Saturday, September 15, 2007

Real Estate Orple of the Week

"Prices are poised for a continual drop for the next 5 years, or until they come back down to historical affordability ranges" - Chicken Little 1.0

"When will the average list prices get in-line with average incomes?For example, you wrote the average price of those duplexes was $381,133. Assuming 20% down, that leaves a loan of $304K. Using 4x gross income as the affordability factor means you need an income of $76K. Does the average person is Sacramento earn $76K? I thought the median income in Sacramento was $42K" - Chicken Little 1.0

Okay, Chicken Little 1.0, let's go over this s-l-o-w-l-y, shall we? Median income has nothing to do with median home prices. Or how do you explain San Diego where the median price of a home is $566,700 and the median income is $55,637?

Ouch. That hurts your argument, doesn't it? Well, maybe we could look elsewhere. How about New York? City Data reports median income in New York as $43,434 and the median price of homes as $449,000. Hmmm... maybe they should hear your theory and lower their house prices.

Okay, so maybe we should consider Los Angeles. Surely, they understand your measure and what you mean. Okay, Los Angeles, then. A median priced home in Los Angeles sells for $513,800. Median income? $42,667.

Hmmm. (Cough, cough) Ahem!

The problem, Chicken Little 1.0 is that you cannot put a nice little bow on everything that happens. There are no neat little mathematical calculations you can apply to everything. I wish life were that simple.

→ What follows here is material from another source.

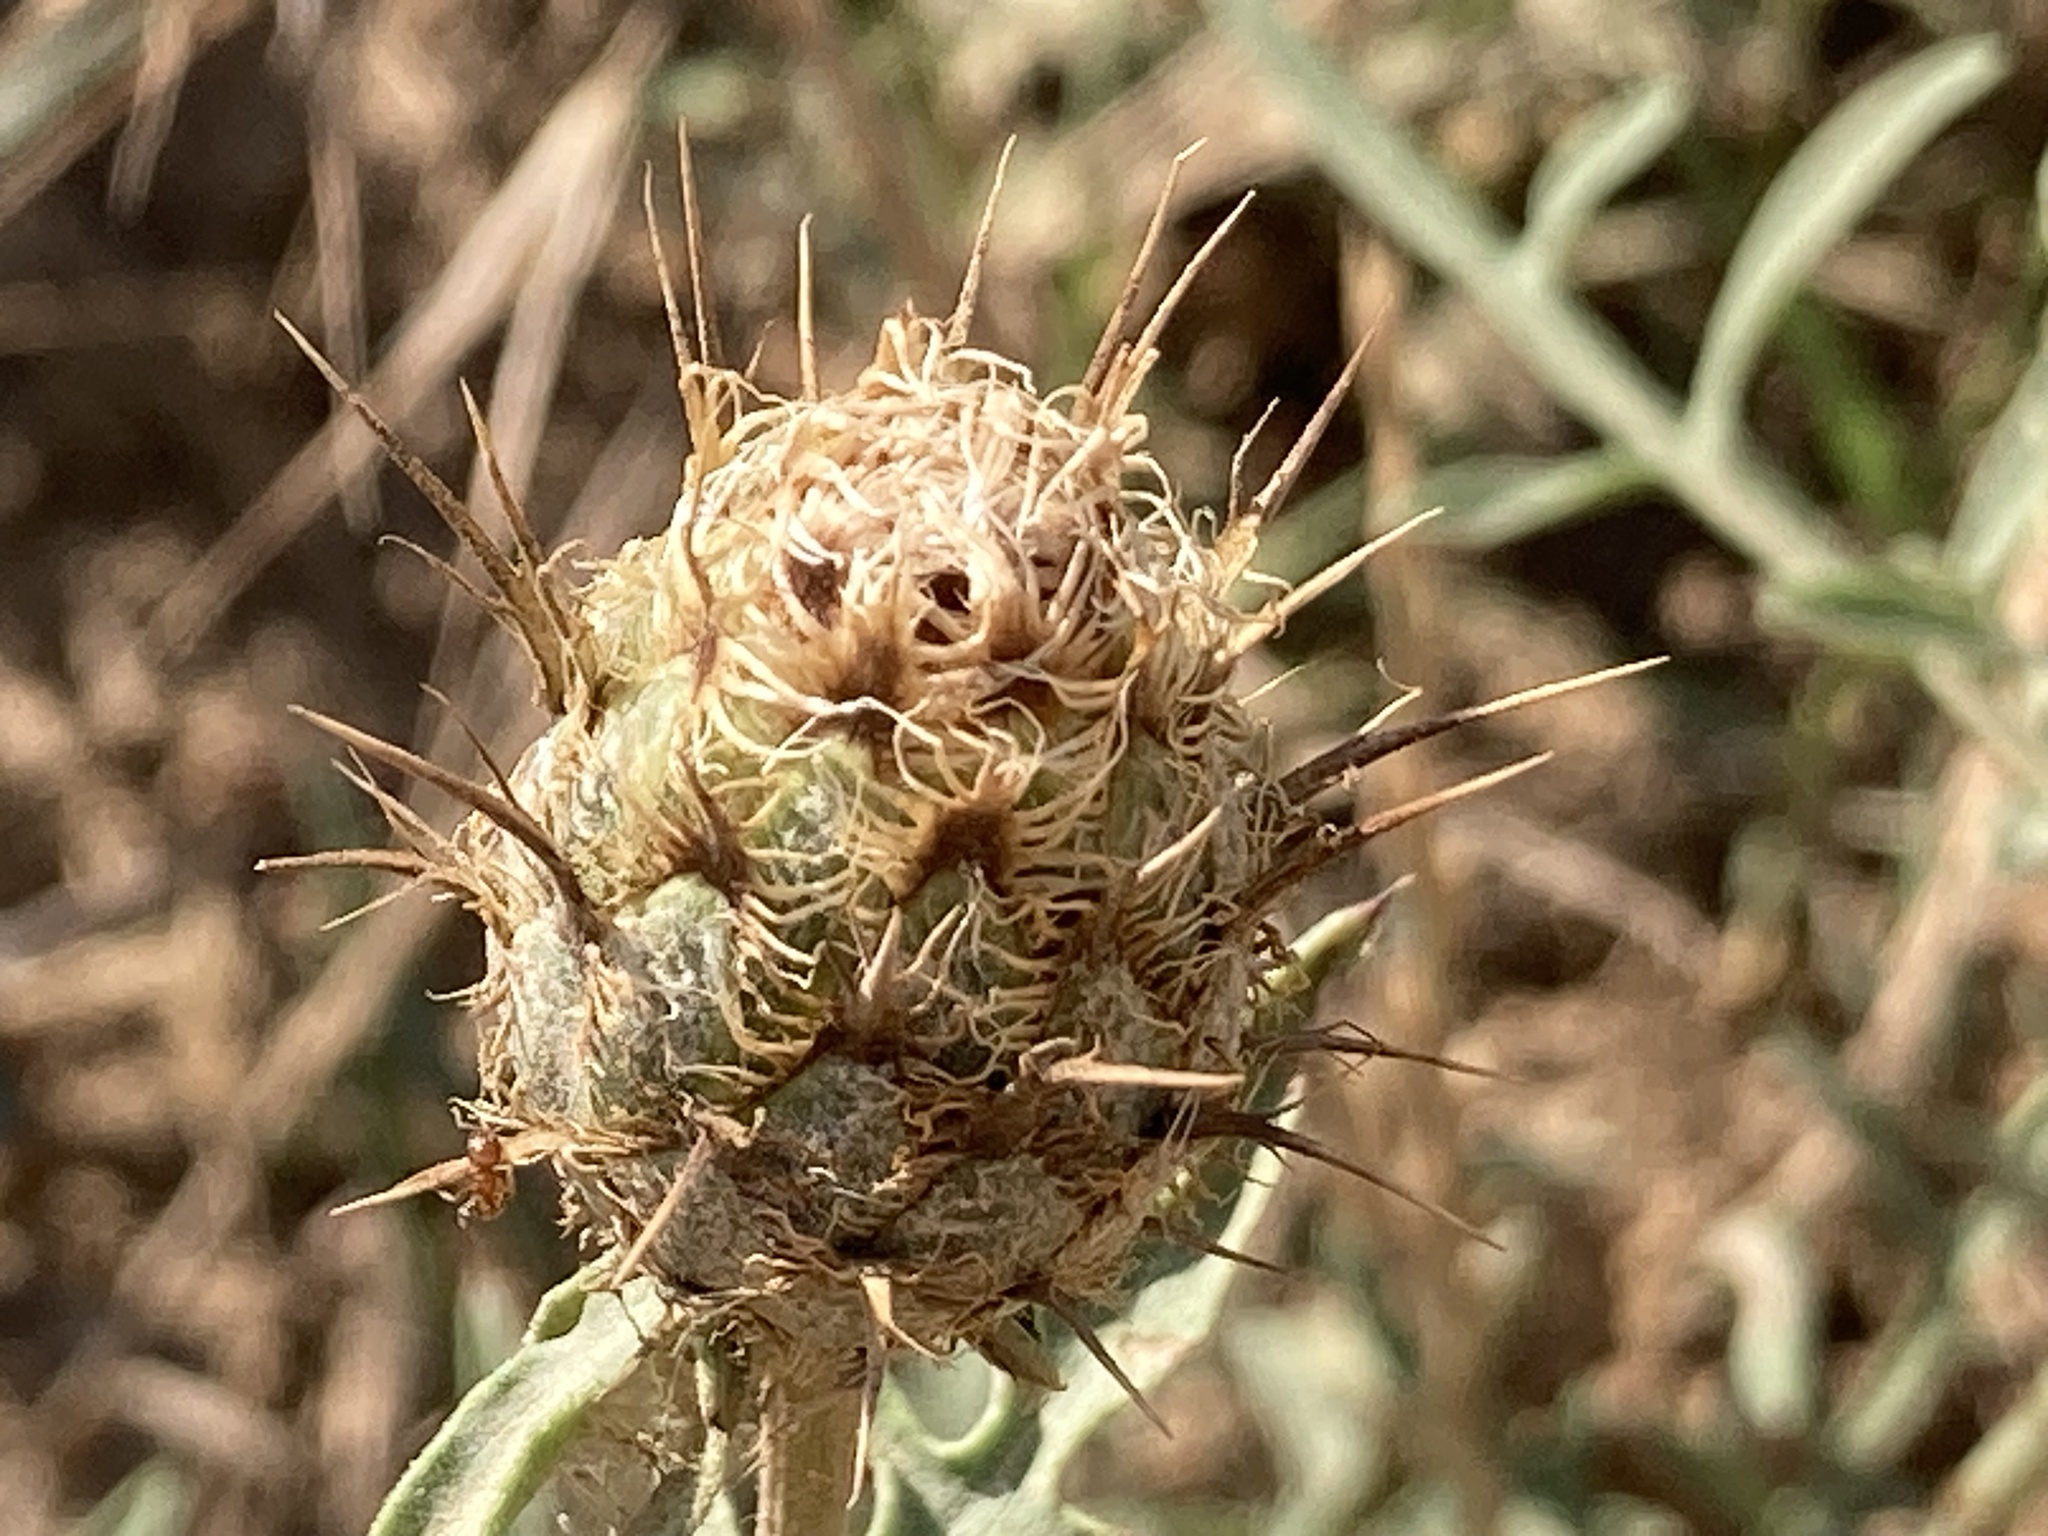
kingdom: Plantae
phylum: Tracheophyta
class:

Median house prices are oranges; median incomes are apples. Compare the two and you get an orple. A nut.

3 comments:

portland re guy said...

Since chicken little 1.0 seems to be wrong, what is driving sales and prices down?

How about a historical view of real estate values versus income? Since 2000, this ratio has gone completely crazy. I believe that reality is returning as a whole lot of recent buyers that should not have been in the market, are now being forced out of the market.

Purva Brown - sacramentorealestategal said...

Portland RE Guy,

NutHound Quincy is working on getting historical data.

And by the way I don't disagree with the idea that a lot of people that shouldn't have been buying were in the market and are now being forced out.

However, to justify the real estate boom as a bubble and to impose guidelines on the free market seems a little nutty to me.

There are many cities where people just cannot afford to buy and rent for all their lives. To say that housing prices will fall until every person can buy a house is nothing short of preposterous!

John Lockwood said...

Portland RE Guy,

Just so you know -- our main "free" (given that we have to pay for it anyway to do our jobs) source for real estate data is the multiple listing service -- in our case, Metrolist. Metrolist did an upgrade a few years back -- 2003 I think it was -- and at that time whatever historical data they did have, which was already limited, was not carried forward. That's why you may find our analyses lack historical depth.